Over the subsequent years I made numerous stabs at writing a novel, but I suppose my first serious attempt was during NanoWriMo 2005. I was at a professional low-point, working as a receptionist in a sports-centre in Manchester, whilst desperately trying to find a new research position. I knew from the outset that I was never going to reach the target goal of a 50,000 word novella written entirely in November. Nevertheless, I dived in and wrote 30,000 words or thereabouts, breaking the back of a science fiction story. With the basic idea sorted I slowly picked away at it over the next few years. By now, however, it was turning into a very different novel.
I had always intended it to be composed of many different overlapping threads, one of which involved a criminal investigation. Pretty soon that one thread was starting to dominate and I realised that what I really wanted to do was write a detective novel. The question was, how? I had a long list of potential stories sitting in a file on my computer’s hard-disk. Most of them were little more than a single line or an idea. Two ideas in particular suddenly came together. One concerning a motivation, another an alibi.
The next problem was my detective. For years I had shied away from writing a police procedural precisely because I was worried about my central character. Crime fiction is bursting with larger than life detectives, each with their own quirks, flaws and idiosyncrasies. Some of these flaws are so well-used that they have become clichéd. I wanted my detective to be original and I wracked my brains for an idea that would set them apart. The problem was that all of the ideas I had were either taken and being brilliantly written by wondrously talented writers or were just ludicrously outlandish. I was seriously contemplating a one-legged detective with an eye patch when I realised that I was trying too hard.
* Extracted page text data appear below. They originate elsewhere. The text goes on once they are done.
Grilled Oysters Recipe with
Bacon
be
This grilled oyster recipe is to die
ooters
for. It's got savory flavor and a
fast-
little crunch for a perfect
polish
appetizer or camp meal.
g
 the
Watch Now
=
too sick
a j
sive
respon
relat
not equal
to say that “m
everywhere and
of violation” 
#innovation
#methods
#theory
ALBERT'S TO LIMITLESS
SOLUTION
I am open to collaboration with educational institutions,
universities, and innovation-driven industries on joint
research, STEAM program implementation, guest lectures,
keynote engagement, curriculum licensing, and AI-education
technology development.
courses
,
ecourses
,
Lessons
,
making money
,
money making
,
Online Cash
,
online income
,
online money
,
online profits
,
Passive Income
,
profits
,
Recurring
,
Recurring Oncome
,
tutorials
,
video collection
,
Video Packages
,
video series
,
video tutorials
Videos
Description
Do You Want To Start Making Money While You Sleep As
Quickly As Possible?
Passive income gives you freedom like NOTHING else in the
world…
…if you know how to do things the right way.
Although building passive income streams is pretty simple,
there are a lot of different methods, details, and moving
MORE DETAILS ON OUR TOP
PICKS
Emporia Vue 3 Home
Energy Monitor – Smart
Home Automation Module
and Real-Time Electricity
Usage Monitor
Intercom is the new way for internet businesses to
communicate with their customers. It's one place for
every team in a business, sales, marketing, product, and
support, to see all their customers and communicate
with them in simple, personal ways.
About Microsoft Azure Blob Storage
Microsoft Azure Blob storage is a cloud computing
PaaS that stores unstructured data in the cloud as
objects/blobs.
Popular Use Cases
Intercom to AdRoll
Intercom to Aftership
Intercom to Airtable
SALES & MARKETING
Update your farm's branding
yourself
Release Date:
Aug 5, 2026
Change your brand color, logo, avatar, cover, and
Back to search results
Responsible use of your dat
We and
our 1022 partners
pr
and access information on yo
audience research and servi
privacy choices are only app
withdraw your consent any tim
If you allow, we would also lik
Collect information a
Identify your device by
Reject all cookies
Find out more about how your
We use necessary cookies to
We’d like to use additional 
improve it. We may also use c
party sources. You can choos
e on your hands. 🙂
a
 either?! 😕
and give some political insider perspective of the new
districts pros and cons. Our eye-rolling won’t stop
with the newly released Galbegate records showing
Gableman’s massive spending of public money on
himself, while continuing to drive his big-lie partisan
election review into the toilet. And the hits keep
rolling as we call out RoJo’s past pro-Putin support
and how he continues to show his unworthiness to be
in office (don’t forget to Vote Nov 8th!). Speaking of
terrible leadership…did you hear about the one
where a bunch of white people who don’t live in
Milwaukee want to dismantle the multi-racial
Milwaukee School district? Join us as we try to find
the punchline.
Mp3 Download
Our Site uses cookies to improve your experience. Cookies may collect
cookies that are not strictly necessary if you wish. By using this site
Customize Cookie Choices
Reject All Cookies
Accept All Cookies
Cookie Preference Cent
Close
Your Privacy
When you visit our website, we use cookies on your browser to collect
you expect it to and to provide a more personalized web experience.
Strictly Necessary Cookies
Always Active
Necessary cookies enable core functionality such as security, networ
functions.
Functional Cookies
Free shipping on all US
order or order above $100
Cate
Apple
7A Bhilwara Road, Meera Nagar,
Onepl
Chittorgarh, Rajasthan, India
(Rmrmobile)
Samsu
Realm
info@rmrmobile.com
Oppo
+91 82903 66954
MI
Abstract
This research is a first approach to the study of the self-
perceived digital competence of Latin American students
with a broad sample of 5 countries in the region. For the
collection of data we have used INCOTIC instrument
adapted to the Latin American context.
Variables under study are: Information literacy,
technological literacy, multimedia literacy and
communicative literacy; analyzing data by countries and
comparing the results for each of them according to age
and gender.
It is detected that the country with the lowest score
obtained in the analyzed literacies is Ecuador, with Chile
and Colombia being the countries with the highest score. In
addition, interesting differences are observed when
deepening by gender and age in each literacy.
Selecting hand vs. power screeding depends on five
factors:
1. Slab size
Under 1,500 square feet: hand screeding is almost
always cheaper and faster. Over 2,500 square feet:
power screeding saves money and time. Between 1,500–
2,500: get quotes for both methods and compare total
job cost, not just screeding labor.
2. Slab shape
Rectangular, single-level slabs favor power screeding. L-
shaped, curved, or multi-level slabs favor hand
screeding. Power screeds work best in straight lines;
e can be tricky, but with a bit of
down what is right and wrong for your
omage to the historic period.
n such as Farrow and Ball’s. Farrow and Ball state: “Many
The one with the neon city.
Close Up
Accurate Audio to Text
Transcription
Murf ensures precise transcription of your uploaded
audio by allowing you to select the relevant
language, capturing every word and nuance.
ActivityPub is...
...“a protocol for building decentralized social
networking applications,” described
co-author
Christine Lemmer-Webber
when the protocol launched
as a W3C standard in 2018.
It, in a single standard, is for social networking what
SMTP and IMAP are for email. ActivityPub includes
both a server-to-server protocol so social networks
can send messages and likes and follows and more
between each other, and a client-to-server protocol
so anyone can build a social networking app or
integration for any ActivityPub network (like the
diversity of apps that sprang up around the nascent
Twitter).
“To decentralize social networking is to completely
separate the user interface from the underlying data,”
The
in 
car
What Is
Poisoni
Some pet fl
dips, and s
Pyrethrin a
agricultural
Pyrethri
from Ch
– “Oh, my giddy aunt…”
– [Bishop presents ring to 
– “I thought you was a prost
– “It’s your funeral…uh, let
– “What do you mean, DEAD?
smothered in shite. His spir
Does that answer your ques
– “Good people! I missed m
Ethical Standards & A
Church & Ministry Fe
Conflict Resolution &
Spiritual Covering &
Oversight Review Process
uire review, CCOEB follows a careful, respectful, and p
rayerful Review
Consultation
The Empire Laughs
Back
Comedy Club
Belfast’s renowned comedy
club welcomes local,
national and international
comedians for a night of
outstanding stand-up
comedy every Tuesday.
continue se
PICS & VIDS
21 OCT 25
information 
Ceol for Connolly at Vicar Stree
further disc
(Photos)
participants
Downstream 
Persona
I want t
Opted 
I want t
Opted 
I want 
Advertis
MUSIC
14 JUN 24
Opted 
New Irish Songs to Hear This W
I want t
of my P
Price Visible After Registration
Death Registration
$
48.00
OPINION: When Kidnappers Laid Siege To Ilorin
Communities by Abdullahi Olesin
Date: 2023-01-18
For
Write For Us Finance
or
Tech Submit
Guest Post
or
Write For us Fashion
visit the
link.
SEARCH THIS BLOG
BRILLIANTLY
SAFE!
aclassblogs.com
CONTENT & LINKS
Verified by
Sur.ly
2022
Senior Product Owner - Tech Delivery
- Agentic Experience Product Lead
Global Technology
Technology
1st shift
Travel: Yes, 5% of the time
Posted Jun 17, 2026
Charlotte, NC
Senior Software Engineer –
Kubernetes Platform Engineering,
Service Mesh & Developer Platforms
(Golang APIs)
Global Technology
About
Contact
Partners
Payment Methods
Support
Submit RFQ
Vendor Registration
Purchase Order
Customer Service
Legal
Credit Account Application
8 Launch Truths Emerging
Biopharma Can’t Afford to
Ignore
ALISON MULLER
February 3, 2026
‘Write what you know’ my writing tutor Danielle constantly exhorts her students, and so DCI Warren Jones was born. Warren and I are roughly the same age (he’s a little older), we were both brought up in Coventry, we both have an embarrassing music collection and we are both fussy eaters.
Now, almost three years and three novels later I can’t imagine life without Warren. I feel as though he’s a living human being and I constantly find myself asking ‘What would Warren do?’
And what about that sci-fi novel? It’s still there, gathering electronic dust in the darkest recesses of my hard-drive. I had a look at it the other day and it isn’t as bad as I had feared. You never know…
Join a writing circle. That critical feedback from friends who know what it is like to struggle with a blank page or a stubborn sentence can be invaluable.